What this means is that as Q j and the individual study bias variance (\( \phi_j^2 \)) are inversely related and thus an inverse discounting system for such studies based on Q j should be optimal if the expected increase in bias ends up being traded off by larger decreases in variance. This is a logical conclusion also reiterated by Burton et al. (2006) as any method that results in an unbiased estimate but has large variability cannot be considered to be have much practical use.

▶ _Dataset excerpt_:
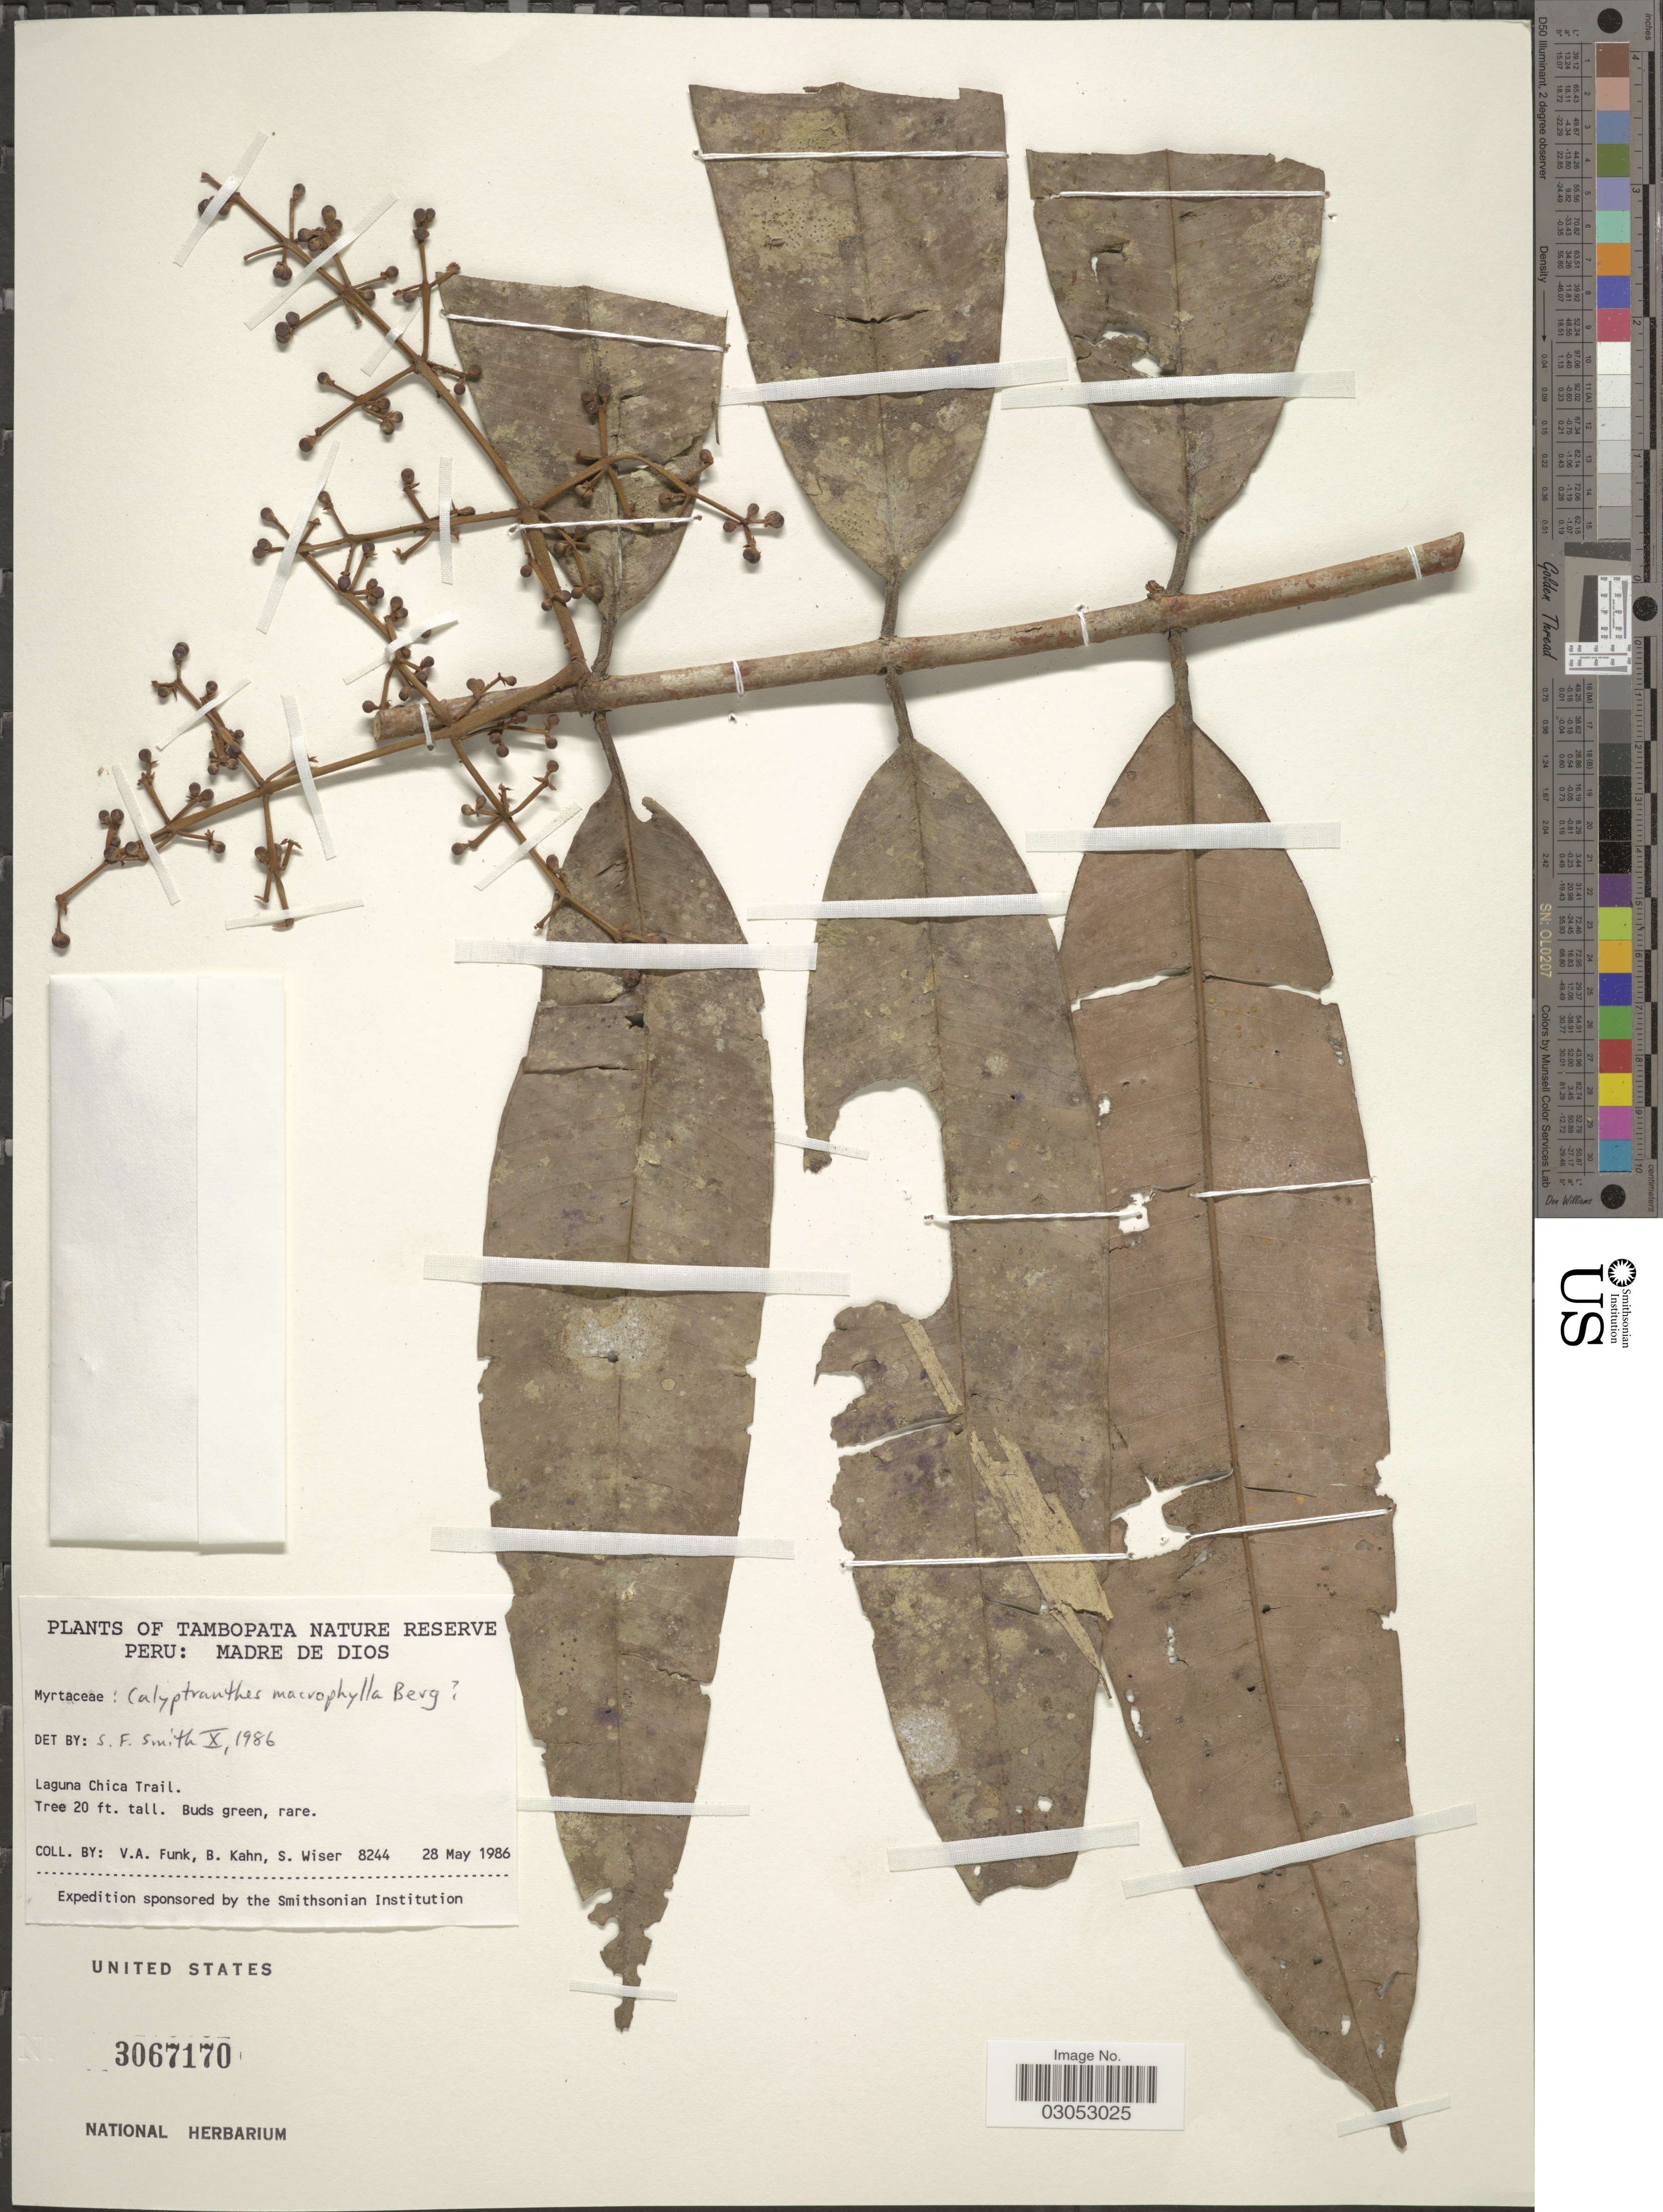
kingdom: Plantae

▶ _Written problem_:
In the passage on study bias and variance, what kind of method is said to have little practical use?

▶ _Task response_:
Any method that produces an unbiased estimate but has large variability.